LMC is participating in an important clinical trial called Lung Cancer Master Protocol (Lung-MAP), which uses a targeted genomic profile screening to match patients with compatible studies of investigational new drugs. This screening improves the likelihood that a patient with advanced cancer that has not responded to other therapies can receive a drug targeted at the genetic profile of their specific tumor. If successful, the Lung MAP trial may lead to the approval of safer and more effective lung cancer therapies.
“I came to Columbia specifically to work at Lexington Medical Center because LMC is really one of the best-run hospital systems in the entire Southeast,” Dr. Davis said. “We have a framework in place that will allow us to be successful.”
Already, advances in radiation treatment have greatly improved the patient experience by dramatically reducing the duration and side effects of treatment. At the center of this remarkable trend is LMC’s TrueBeam™ linear accelerator, an image-guided radiation therapy (IGRT) that can deliver more accurate, highly concentrated doses of radiation from every angle to tumors that may be hard to reach with surgery.
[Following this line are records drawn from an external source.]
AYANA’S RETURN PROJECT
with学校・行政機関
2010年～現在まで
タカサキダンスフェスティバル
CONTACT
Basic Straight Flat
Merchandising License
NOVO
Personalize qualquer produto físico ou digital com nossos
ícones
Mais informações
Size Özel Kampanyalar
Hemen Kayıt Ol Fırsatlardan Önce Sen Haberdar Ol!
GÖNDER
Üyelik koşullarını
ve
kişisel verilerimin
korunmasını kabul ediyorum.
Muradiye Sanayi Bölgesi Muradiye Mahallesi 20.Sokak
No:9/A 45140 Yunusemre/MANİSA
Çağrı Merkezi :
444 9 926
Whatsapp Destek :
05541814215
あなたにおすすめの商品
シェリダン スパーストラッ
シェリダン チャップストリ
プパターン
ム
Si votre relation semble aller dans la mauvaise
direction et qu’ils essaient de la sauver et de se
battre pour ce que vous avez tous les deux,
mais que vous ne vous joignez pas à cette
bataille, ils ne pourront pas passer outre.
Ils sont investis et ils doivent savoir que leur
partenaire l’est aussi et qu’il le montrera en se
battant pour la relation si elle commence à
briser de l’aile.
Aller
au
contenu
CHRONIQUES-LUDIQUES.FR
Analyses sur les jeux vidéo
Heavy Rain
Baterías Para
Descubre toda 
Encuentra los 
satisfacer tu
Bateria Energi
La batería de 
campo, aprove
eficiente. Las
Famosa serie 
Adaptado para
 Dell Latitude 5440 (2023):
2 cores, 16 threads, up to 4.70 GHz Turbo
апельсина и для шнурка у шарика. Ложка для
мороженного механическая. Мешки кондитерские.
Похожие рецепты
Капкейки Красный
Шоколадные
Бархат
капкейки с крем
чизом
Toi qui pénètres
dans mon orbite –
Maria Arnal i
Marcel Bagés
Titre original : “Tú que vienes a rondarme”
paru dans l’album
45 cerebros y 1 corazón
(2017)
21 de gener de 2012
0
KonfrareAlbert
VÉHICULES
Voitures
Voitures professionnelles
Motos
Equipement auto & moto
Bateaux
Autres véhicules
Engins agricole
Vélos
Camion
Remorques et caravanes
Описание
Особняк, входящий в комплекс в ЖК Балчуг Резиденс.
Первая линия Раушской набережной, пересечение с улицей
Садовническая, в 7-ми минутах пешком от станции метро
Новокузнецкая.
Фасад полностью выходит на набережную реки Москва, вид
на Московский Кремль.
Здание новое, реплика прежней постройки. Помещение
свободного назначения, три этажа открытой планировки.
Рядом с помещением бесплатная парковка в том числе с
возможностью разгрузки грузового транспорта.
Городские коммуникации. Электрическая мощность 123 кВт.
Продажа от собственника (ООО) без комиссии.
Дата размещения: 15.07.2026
Because it delivers a faster dose rate than traditional linear accelerators, TrueBeam™ can cut a patient’s time spent receiving radiation in half or more.
Conventional radiotherapy can expose large areas of healthy tissue to radiation over a number of sessions. TrueBeam™ delivers radiation only to the desired target, allowing more healthy tissue to be spared. Because of its precision, the patient does not have to endure as many treatments and completes treatment much sooner. In fact, Dr. Davis said that a patient treated with the TrueBeam™ can finish in 1-5 treatments instead of 35-45 treatments.
Surgery was the longtime go-to standard for cancer care. Over the years, surgery has gotten more sophisticated and less invasive, employing laparoscopic technologies that involve the physician making tiny abdominal incisions (usually through the naval) so a laparoscope tube, camera, and other tools can be inserted into the body to allow surgeons to view internal structures on a video monitor and perform procedures. Recovery time for this less invasive method is much shorter than with conventional surgery (hours as opposed to days).
“Probably half of all cancers happen by chance; the patient was simply unlucky,” Dr. Stuart said. “The best screening tests we have are the pap smear and the colonoscopy. Both detect problems early and prevent cancer from developing or growing. The one thing that would really make a dent in colon cancer is if more people got a screening.”
Dr. Davis observed that advanced technology and testing are increasingly available in smaller community hospitals, not just large research hospitals as in the past. “We’ve definitely seen a democratization of these advanced treatments,” he said. “Access is greater than it has ever been.”